A few days later, a cab driver came forward, claiming he drove someone matching John's description to Newark International Airport on the night John disappeared. However, he was not certain the man was John, as the man's clothes did not match what John was wearing.
According to Detective Sal Lubertazzi of the Nutley Police Department, detectives first theorized that John had embezzled money. However, they did not find anything wrong with the bank. They then theorized that he may have run off with another woman. But they found out that that was not true either.

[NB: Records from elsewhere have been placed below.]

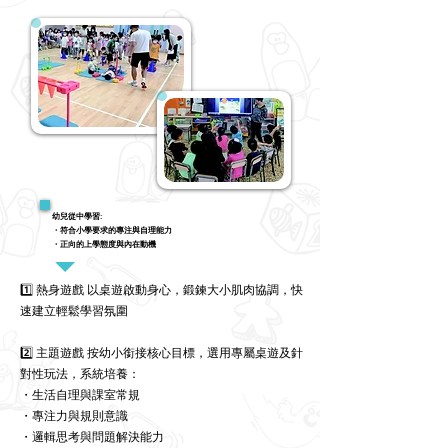
幼兒從中學習:
・符合小學要求的專注與自理能力
・正向的上學態度與內在動機
1️⃣ 熱身遊戲 以桌遊啟動身心，鍛鍊大小肌肉協調，快
速建立輕鬆學習氛圍
2️⃣ 主題遊戲 按幼小銜接核心目標，選用專屬桌遊及針
對性玩法，系統培養：
・生活自理與課室常規
・專注力與規則意識
・邏輯思考與問題解決能力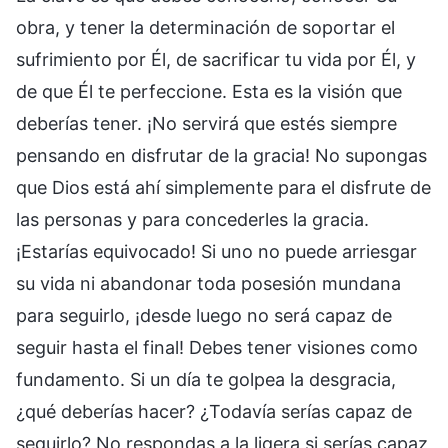
obra, y tener la determinación de soportar el
sufrimiento por Él, de sacrificar tu vida por Él, y
de que Él te perfeccione. Esta es la visión que
deberías tener. ¡No servirá que estés siempre
pensando en disfrutar de la gracia! No supongas
que Dios está ahí simplemente para el disfrute de
las personas y para concederles la gracia.
¡Estarías equivocado! Si uno no puede arriesgar
su vida ni abandonar toda posesión mundana
para seguirlo, ¡desde luego no será capaz de
seguir hasta el final! Debes tener visiones como
fundamento. Si un día te golpea la desgracia,
¿qué deberías hacer? ¿Todavía serías capaz de
seguirlo? No respondas a la ligera si serías capaz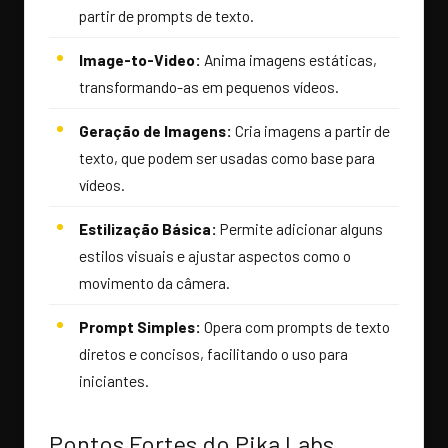
partir de prompts de texto.
Image-to-Video:
Anima imagens estáticas,
transformando-as em pequenos vídeos.
Geração de Imagens:
Cria imagens a partir de
texto, que podem ser usadas como base para
vídeos.
Estilização Básica:
Permite adicionar alguns
estilos visuais e ajustar aspectos como o
movimento da câmera.
Prompt Simples:
Opera com prompts de texto
diretos e concisos, facilitando o uso para
iniciantes.
Pontos Fortes do Pika Labs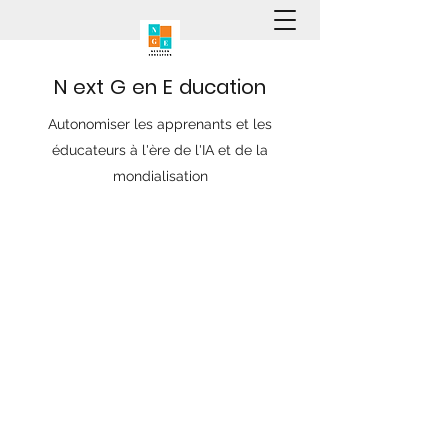
N
ext
G
en
E
ducation
Autonomiser les apprenants et les
éducateurs à l'ère de l'IA et de la
mondialisation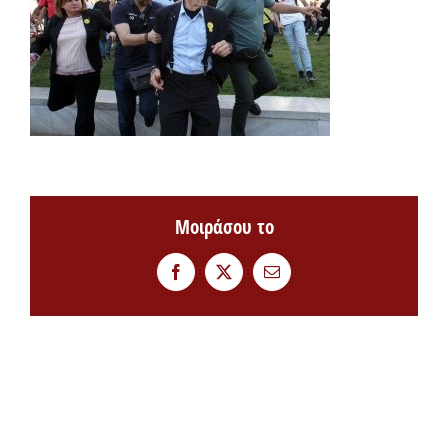
Μοιράσου το
Facebook
Twitter
Email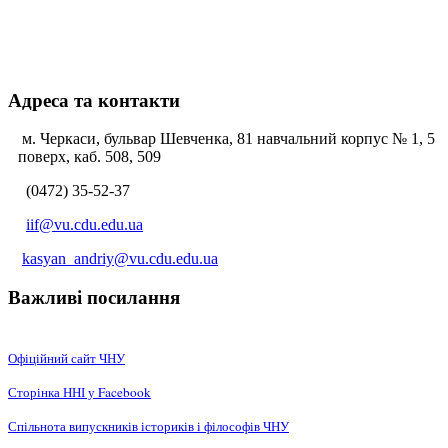
Адреса та контакти
м. Черкаси, бульвар Шевченка, 81 навчальний корпус № 1, 5
поверх, каб. 508, 509
(0472) 35-52-37
iif@vu.cdu.edu.ua
kasyan_andriy@vu.cdu.edu.ua
Важливі посилання
Офіційний сайт ЧНУ
Сторінка ННІ у Facebook
Спільнота випускників істориків і філософів ЧНУ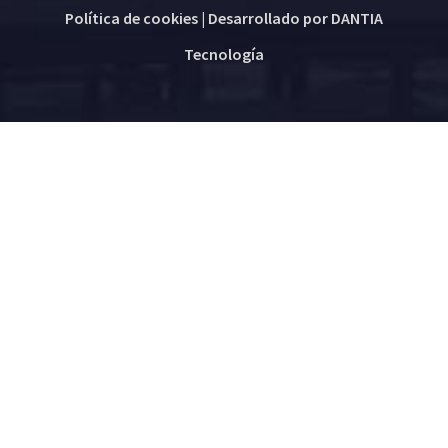
Política de cookies
| Desarrollado por
DANTIA
Tecnología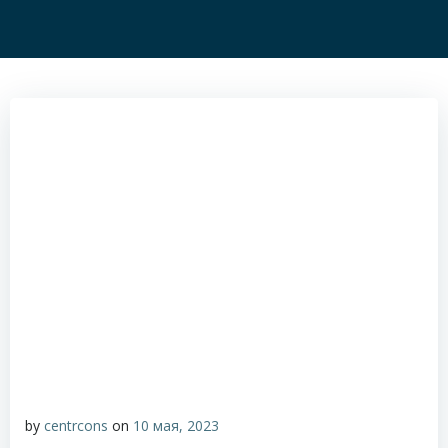
by
centrcons
on
10 мая, 2023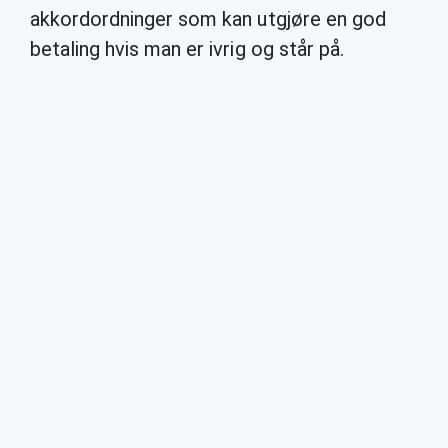
akkordordninger som kan utgjøre en god
betaling hvis man er ivrig og står på.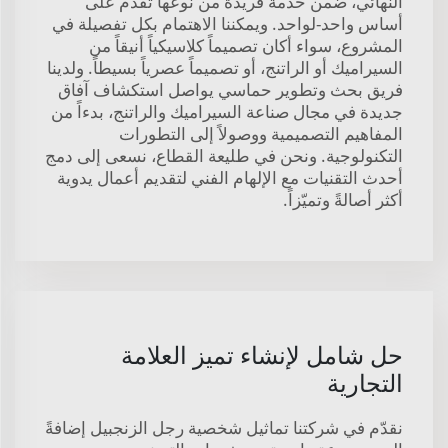
النهائي، ضمن خدمة فريدة من نوعها تُقدَّم على
أساس واحد-لواحد. ويمكننا الاهتمام بكل تفصيلة في
المشروع، سواء أكان تصميماً كلاسيكياً أنيقاً من
السيراميك أو الراتنج، أو تصميماً عصرياً بسيطاً. ولدينا
فريق بحث وتطوير حماسي يواصل استكشاف آفاق
جديدة في مجال صناعة السيراميك والراتنج، بدءاً من
المفاهيم التصميمية ووصولاً إلى التطورات
التكنولوجية. ونحن في طليعة القطاع، نسعى إلى دمج
أحدث التقنيات مع الإلهام الفني لتقديم أعمال يدوية
أكثر أصالةً وتميّزاً.
حل شامل لإنشاء تميز العلامة
التجارية
نقدّم في شركتنا تماثيل شخصية رجل الزنجبيل إضافةً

Detectives determined John was a model husband and father with a perfect work record. He had no serious debt. He had little cash on him when he disappeared. And his credit cards had not been used since then.
Elaine wondered if John had "seen something" that made him get off the train. She believed he was "not in control of himself" that afternoon. His family theorized that he was suffering from amnesia, possibly related to his military service.
When the police were unable to find any trace of John, Elaine asked psychic Dorothy Allison to help. Detective Lubertazzi went to see Dorothy. He only told her he was looking for an adult male who had been missing for more than twenty-four hours.
Dorothy's first words to Detective Lubertazzi were, "He drowned." She told him that John had fallen off the train and ended up in a river. Detective Lubertazzi could not understand how that could have happened. But she was insistent that that was what happened.
Detective Lubertazzi asked Dorothy if she could give him any other clues as to John's whereabouts. She said she saw a burned-out building, "two guys", an ice pond, a row of tires, a little park where children go down a hill on their sleds, a fire engine that children play on, and the numbers 166 and 222.
Dorothy saw John in the water and said the area smelled like fish. Finally, she saw a bow and an arrow. At first, Detective Lubertazzi thought she was crazy. He searched various places based on her clues but was unable to find John.
Suspects: None known
Extra Notes:

  • This case first aired on the May 6, 1988 Special #6 episode of Unsolved Mysteries focusing on psychic Dorothy Allison.
  • It was solved prior to the broadcast.
  • Some sources state: John was thirty-six; his last name was spelled "De Mars"; he was a commercial accounts manager; his office was on Church Street; he normally got off the train in Nutley; and Dorothy said she believed he had taken the wrong train and might be found in the Hudson River around January 30.
  • The train conductor initially told the police that after the train left Lyndhurst station, John asked them to stop and let him off. This led the police to believe that John vanished voluntarily. However, a few weeks later, it was determined that the man who asked for the train to be stopped was not John.

Results: Solved - On February 22, 1975, two months after John's disappearance, a father and his teenage son went target shooting with a bow and arrow on a bluff overlooking the Passaic River near Bergen Avenue in Kearny, New Jersey. One of the arrows missed the target and landed a few feet from John's decomposed body, which was floating face down in the river. He was fully clothed, his watch was on his wrist, and his wallet and other personal items were in his pockets. He was identified through fingerprints.
John's body was found on February 22; Dorothy had mentioned the number 222. Next to the archery range was a Two Guys discount store. On the other side of the river was a burned-out factory. Nearby was a park where rows of tires had been arranged to make a sled run. And a nearby river barge had the number "166" on it.
The question remained: how did John, a train passenger, end up in the Passaic River? The police theorize that he dozed off on the way home. At 5:40pm, the train made an unscheduled stop on the Passaic River Railroad Bridge near Lyndhurst, New Jersey. The conductor opened the doors to let another passenger off the back of the train. John, still half asleep, thought he had reached his station. He stepped out into space and fell into the river below.
It was noted that there were no lights on the bridge, and there was less than two feet between the train and the edge of the bridge. Another passenger said he had almost stepped off the train until he realized there was nothing in front of him. He said there was no warning given to tell them not to approach the doors.
In May 1975, John's death was ruled an accidental drowning. Detective Lubertazzi said he felt chills go up and down his spine when he realized that everything Dorothy had said about the case had come true. He had previously been skeptical of her but now believes she is legitimate.